A new campaign is urging creative businesses to make a commitment to diversity and inclusion during recovery from the pandemic, as new data reveals the effect of Covid-19 on arts workers from under-represented communities.
Social enterprise Creative Access is behind the campaign, called #MoreThanWords.
Creative Access works with creative organisations, including the National Theatre, Almeida and Donmar Warehouse to tackle under-representation, in particular working with people from black, Asian and minority ethnic or lower socio-economic backgrounds.
The campaign calls on organisations to make a pledge to hire candidates from a diverse range of backgrounds, to champion the progression of staff from under-represented groups and to help create an inclusive workplace.
It follows a poll of 252 people from under-represented communities which Creative Access is working with, 89% of which were from black, Asian and minority ethnic backgrounds and 19% of which identified as having a disability.
The poll found:
• 85% of current trainees are either not being kept on or are unsure if they will be kept on after their internship.

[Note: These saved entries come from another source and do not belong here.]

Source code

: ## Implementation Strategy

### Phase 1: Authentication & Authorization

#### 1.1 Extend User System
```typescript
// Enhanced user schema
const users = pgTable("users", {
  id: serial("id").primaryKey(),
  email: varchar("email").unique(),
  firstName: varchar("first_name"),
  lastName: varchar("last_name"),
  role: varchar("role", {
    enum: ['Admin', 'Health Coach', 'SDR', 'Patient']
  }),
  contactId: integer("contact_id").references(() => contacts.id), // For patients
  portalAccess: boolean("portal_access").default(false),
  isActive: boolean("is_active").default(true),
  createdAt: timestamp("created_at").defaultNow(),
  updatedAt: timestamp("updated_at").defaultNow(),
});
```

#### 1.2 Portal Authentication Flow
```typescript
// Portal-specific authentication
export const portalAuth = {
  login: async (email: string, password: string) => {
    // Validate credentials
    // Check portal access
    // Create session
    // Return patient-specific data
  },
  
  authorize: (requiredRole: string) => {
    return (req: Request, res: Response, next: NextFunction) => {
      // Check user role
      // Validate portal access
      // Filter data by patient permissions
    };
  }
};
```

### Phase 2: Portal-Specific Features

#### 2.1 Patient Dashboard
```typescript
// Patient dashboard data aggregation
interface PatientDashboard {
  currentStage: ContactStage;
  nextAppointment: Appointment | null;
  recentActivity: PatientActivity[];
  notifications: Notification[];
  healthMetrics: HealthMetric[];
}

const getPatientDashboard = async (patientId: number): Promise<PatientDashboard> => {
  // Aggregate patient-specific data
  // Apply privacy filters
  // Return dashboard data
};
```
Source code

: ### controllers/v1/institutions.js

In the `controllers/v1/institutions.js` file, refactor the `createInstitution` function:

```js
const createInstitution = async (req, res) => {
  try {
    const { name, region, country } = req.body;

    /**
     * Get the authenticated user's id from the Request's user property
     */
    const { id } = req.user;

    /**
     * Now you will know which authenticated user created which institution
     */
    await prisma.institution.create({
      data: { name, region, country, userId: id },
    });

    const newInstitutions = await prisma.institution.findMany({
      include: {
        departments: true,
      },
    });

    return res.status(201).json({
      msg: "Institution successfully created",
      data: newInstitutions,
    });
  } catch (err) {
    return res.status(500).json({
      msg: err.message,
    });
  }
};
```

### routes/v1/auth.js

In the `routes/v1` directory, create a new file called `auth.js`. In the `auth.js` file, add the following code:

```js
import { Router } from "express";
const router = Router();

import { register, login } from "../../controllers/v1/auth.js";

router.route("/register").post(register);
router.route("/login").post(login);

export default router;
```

This compares with a pre-Covid-19 rate of more than 90% of trainees moving on to full-time work at the end of their internships.
• More than 40% of respondents had been furloughed, made redundant or had work cancelled or postponed.
• 80% said their priority is to find a new job or freelance work.
• 40% of black, Asian and minority ethnic respondents said they have run out of money or are about to do so.
• 67% of respondents said their mental health is suffering due to Covid-19.
Josie Dobrin, chief executive and co-founder of Creative Access, said: “Creative Access is a community based on the shared values of equity and creativity.
"Our mission is to help under-represented communities, not just enter the creative industries but to thrive when they get in, because only then will the industry truly reflect and engage broader society.
"We are deeply troubled by our survey findings, which show how disproportionately our community has been impacted by recent events; more likely to be furloughed, have work cancelled or postponed; to be affected by the Covid-19 virus itself; and to be impacted by the longstanding structural inequality within the creative industries."